● **LISTED RECORDS**:
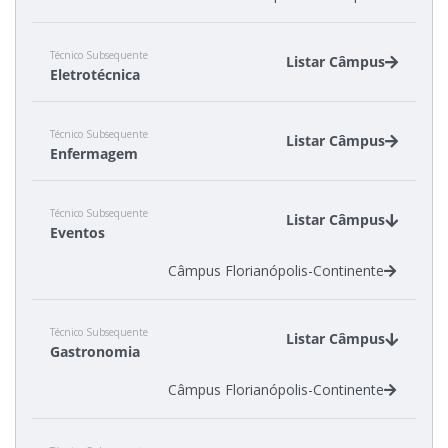
Técnico Subsequente
Listar Câmpus
Eletrotécnica
Câmpus Criciúma
Técnico Subsequente
Câmpus Florianópolis
Listar Câmpus
Enfermagem
Câmpus Jaraguá do Sul - Rau
Câmpus Lages
Câmpus Florianópolis
Câmpus Tubarão
Técnico Subsequente
Câmpus Joinville
Listar Câmpus
Eventos
Câmpus Florianópolis-Continente
Técnico Subsequente
Listar Câmpus
Gastronomia
Câmpus Florianópolis-Continente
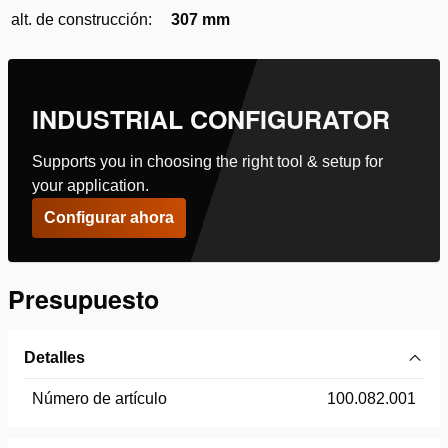
alt. de construcción:
307 mm
INDUSTRIAL CONFIGURATOR
Supports you in choosing the right tool & setup for
your application.
Configurar ahora
Presupuesto
Detalles
Número de artículo
100.082.001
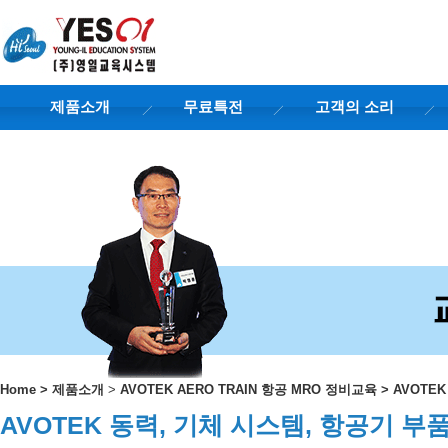
제품소개
무료특전
고객의 소리
Home
>
제품소개
>
AVOTEK AERO TRAIN 항공 MRO 정비교육
>
AVOTE
AVOTEK 동력, 기체 시스템, 항공기 부품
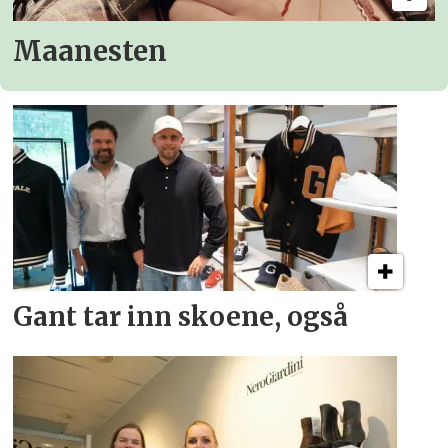
Maanesten
Gant tar inn skoene, også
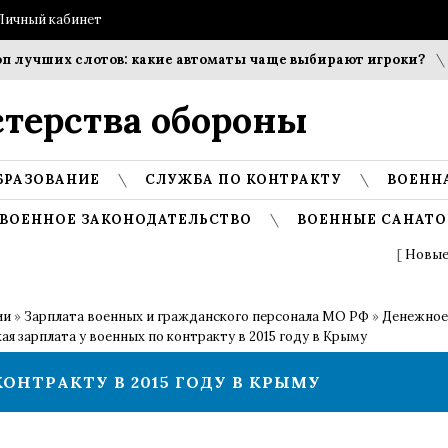
Личный кабинет
их слотов: какие автоматы чаще выбирают игроки?
Соблю
терства обороны
БРАЗОВАНИЕ
СЛУЖБА ПО КОНТРАКТУ
ВОЕНН
ВОЕННОЕ ЗАКОНОДАТЕЛЬСТВО
ВОЕННЫЕ САНАТО
[
Новые
ии
»
Зарплата военных и гражданского персонала МО РФ
»
Денежное
ая зарплата у военных по контракту в 2015 году в Крыму
ОНТРАКТУ В 2015 ГОДУ В КРЫМУ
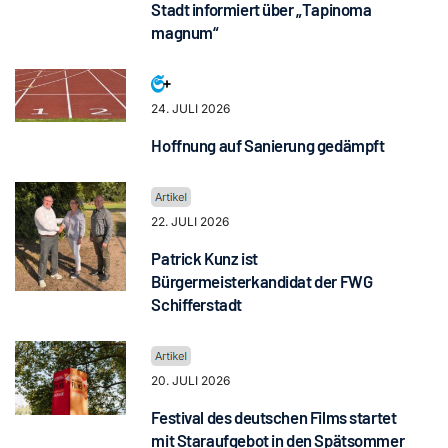
Stadt informiert über „Tapinoma
magnum“
24. JULI 2026
Hoffnung auf Sanierung gedämpft
22. JULI 2026
Patrick Kunz ist
Bürgermeisterkandidat der FWG
Schifferstadt
20. JULI 2026
Festival des deutschen Films startet
mit Staraufgebot in den Spätsommer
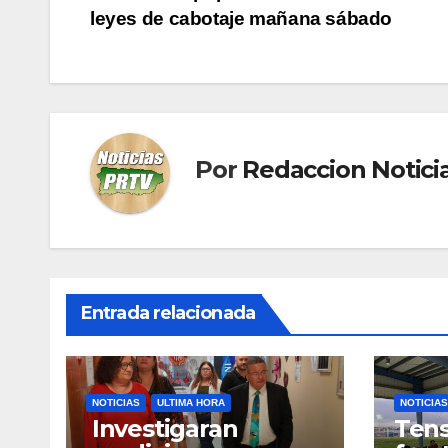
leyes de cabotaje mañana sábado
de
entradas
Por
Redaccion Notic
Entrada relacionada
NOTICIAS
ULTIMA HORA
NOTICIAS
Investigaran
Tens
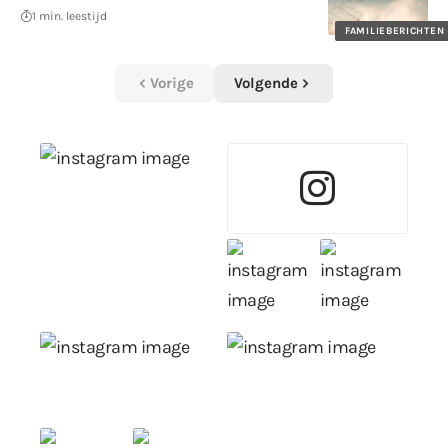
1 min. leestijd
FAMILIEBERICHTEN
Vorige
Volgende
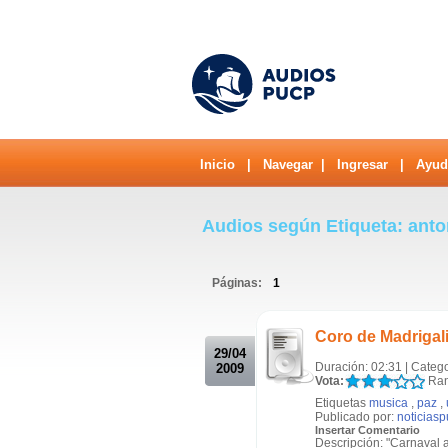
Inicio
|
Navegar
|
Ingresar
|
Ayud
Audios según Etiqueta: ant
Páginas:
1
.
Coro de Madrigal
29/04
Duración: 02:31 | Categ
2009
Vota:
Ran
Etiquetas
musica
,
paz
,
Publicado por:
noticias
Insertar Comentario
Descripción: "Carnaval a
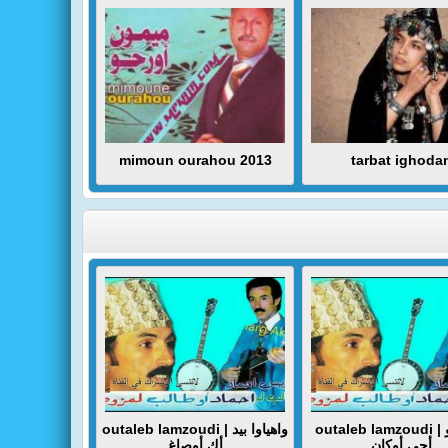
mimoun ourahou 2013
tarbat ighoda
outaleb lamzoudi | واتسانو
outaleb lamzoudi | واهياوا بيد
أجي أوكان
أك أوصاغ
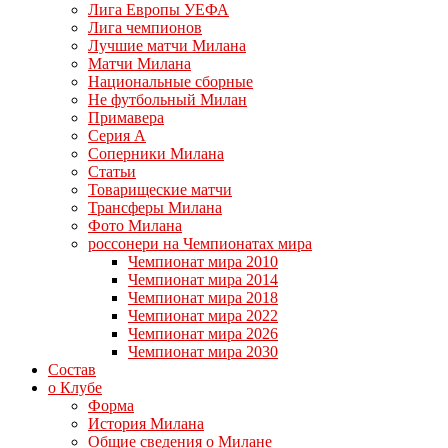
Лига Европы УЕФА
Лига чемпионов
Лучшие матчи Милана
Матчи Милана
Национальные сборные
Не футбольный Милан
Примавера
Серия А
Соперники Милана
Статьи
Товарищеские матчи
Трансферы Милана
Фото Милана
россонери на Чемпионатах мира
Чемпионат мира 2010
Чемпионат мира 2014
Чемпионат мира 2018
Чемпионат мира 2022
Чемпионат мира 2026
Чемпионат мира 2030
Состав
о Клубе
Форма
История Милана
Общие сведения о Милане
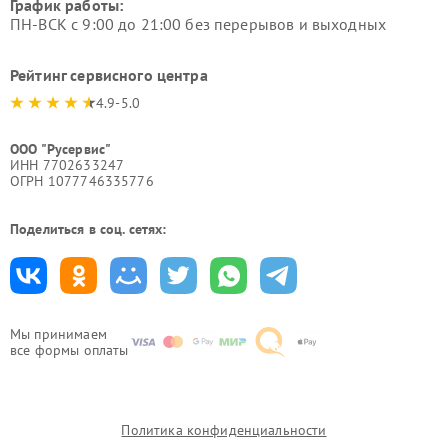
График работы:
ПН-ВСК с 9:00 до 21:00 без перерывов и выходных
Рейтинг сервисного центра
4.9-5.0
ООО "Русервис"
ИНН 7702633247
ОГРН 1077746335776
Поделиться в соц. сетях:
Мы принимаем
все формы оплаты
Политика конфиденциальности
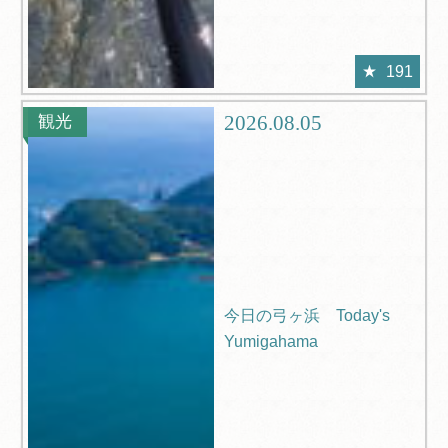
191
2026.08.05
観光
今日の弓ヶ浜 Today's
Yumigahama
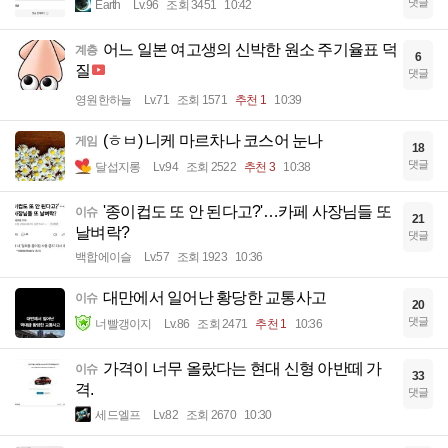
댓글
Earth
Lv.96
조회 3451
10:42
어느 일본 여고생의 신박한 원소 주기율표 덕
계층
6
질
댓글
영원한하늘
Lv.71
조회 1571
추천 1
10:39
(ㅎㅂ) 니케 마르차나 코스어 눈나
게임
18
댓글
달섭지롱
Lv.94
조회 2522
추천 3
10:38
'종이컵도 또 안 된다고?'…카페 사장님들 또
이슈
21
날벼락?
댓글
백합에이슬
Lv.57
조회 1923
10:36
대만에서 일어난 황당한 교통사고
이슈
20
댓글
너빨갱이지
Lv.86
조회 2471
추천 1
10:36
가격이 너무 올랐다는 현대 신형 아반떼 가
이슈
33
격.
댓글
세드엘프
Lv.82
조회 2670
10:30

● **WHAT THE TASK REQUIRES**:
Hand back every line of the material, exactly, without the pictures.

● **EXPECTED ANSWER**:
Técnico Subsequente
Listar Câmpus
Eletrotécnica
Câmpus Criciúma
Técnico Subsequente
Câmpus Florianópolis
Listar Câmpus
Enfermagem
Câmpus Jaraguá do Sul - Rau
Câmpus Lages
Câmpus Florianópolis
Câmpus Tubarão
Técnico Subsequente
Câmpus Joinville
Listar Câmpus
Eventos
Câmpus Florianópolis-Continente
Técnico Subsequente
Listar Câmpus
Gastronomia
Câmpus Florianópolis-Continente
alt. de construcción:
307 mm
INDUSTRIAL CONFIGURATOR
Supports you in choosing the right tool & setup for
your application.
Configurar ahora
Presupuesto
Detalles
Número de artículo
100.082.001
제품소개
무료특전
고객의 소리
Home
>
제품소개
>
AVOTEK AERO TRAIN 항공 MRO 정비교육
>
AVOTE
AVOTEK 동력, 기체 시스템, 항공기 부품
Maanesten
Gant tar inn skoene, også
Личный кабинет
их слотов: какие автоматы чаще выбирают игроки?
Соблю
терства обороны
БРАЗОВАНИЕ
СЛУЖБА ПО КОНТРАКТУ
ВОЕНН
ВОЕННОЕ ЗАКОНОДАТЕЛЬСТВО
ВОЕННЫЕ САНАТО
[
Новые
ии
»
Зарплата военных и гражданского персонала МО РФ
»
Денежное
ая зарплата у военных по контракту в 2015 году в Крыму
ОНТРАКТУ В 2015 ГОДУ В КРЫМУ
Stadt informiert über „Tapinoma
magnum“
24. JULI 2026
Hoffnung auf Sanierung gedämpft
22. JULI 2026
Patrick Kunz ist
Bürgermeisterkandidat der FWG
Schifferstadt
20. JULI 2026
Festival des deutschen Films startet
mit Staraufgebot in den Spätsommer
leyes de cabotaje mañana sábado
de
entradas
Por
Redaccion Notic
Entrada relacionada
NOTICIAS
ULTIMA HORA
NOTICIAS
Investigaran
Tens
1 min. leestijd
FAMILIEBERICHTEN
Vorige
Volgende
Inicio
|
Navegar
|
Ingresar
|
Ayud
Audios según Etiqueta: ant
Páginas:
1
.
Coro de Madrigal
29/04
Duración: 02:31 | Categ
2009
Vota:
Ran
Etiquetas
musica
,
paz
,
Publicado por:
noticias
Insertar Comentario
Descripción: "Carnaval a
mimoun ourahou 2013
tarbat ighoda
outaleb lamzoudi | واتسانو
outaleb lamzoudi | واهياوا بيد
أجي أوكان
أك أوصاغ
Лига Европы УЕФА
Лига чемпионов
Лучшие матчи Милана
Матчи Милана
Национальные сборные
Не футбольный Милан
Примавера
Серия А
Соперники Милана
Статьи
Товарищеские матчи
Трансферы Милана
Фото Милана
россонери на Чемпионатах мира
Чемпионат мира 2010
Чемпионат мира 2014
Чемпионат мира 2018
Чемпионат мира 2022
Чемпионат мира 2026
Чемпионат мира 2030
Состав
о Клубе
Форма
История Милана
Общие сведения о Милане
График работы:
ПН-ВСК с 9:00 до 21:00 без перерывов и выходных
Рейтинг сервисного центра
4.9-5.0
ООО "Русервис"
ИНН 7702633247
ОГРН 1077746335776
Поделиться в соц. сетях:
Мы принимаем
все формы оплаты
Политика конфиденциальности
191
2026.08.05
観光
今日の弓ヶ浜 Today's
Yumigahama
댓글
Earth
Lv.96
조회 3451
10:42
어느 일본 여고생의 신박한 원소 주기율표 덕
계층
6
질
댓글
영원한하늘
Lv.71
조회 1571
추천 1
10:39
(ㅎㅂ) 니케 마르차나 코스어 눈나
게임
18
댓글
달섭지롱
Lv.94
조회 2522
추천 3
10:38
'종이컵도 또 안 된다고?'…카페 사장님들 또
이슈
21
날벼락?
댓글
백합에이슬
Lv.57
조회 1923
10:36
대만에서 일어난 황당한 교통사고
이슈
20
댓글
너빨갱이지
Lv.86
조회 2471
추천 1
10:36
가격이 너무 올랐다는 현대 신형 아반떼 가
이슈
33
격.
댓글
세드엘프
Lv.82
조회 2670
10:30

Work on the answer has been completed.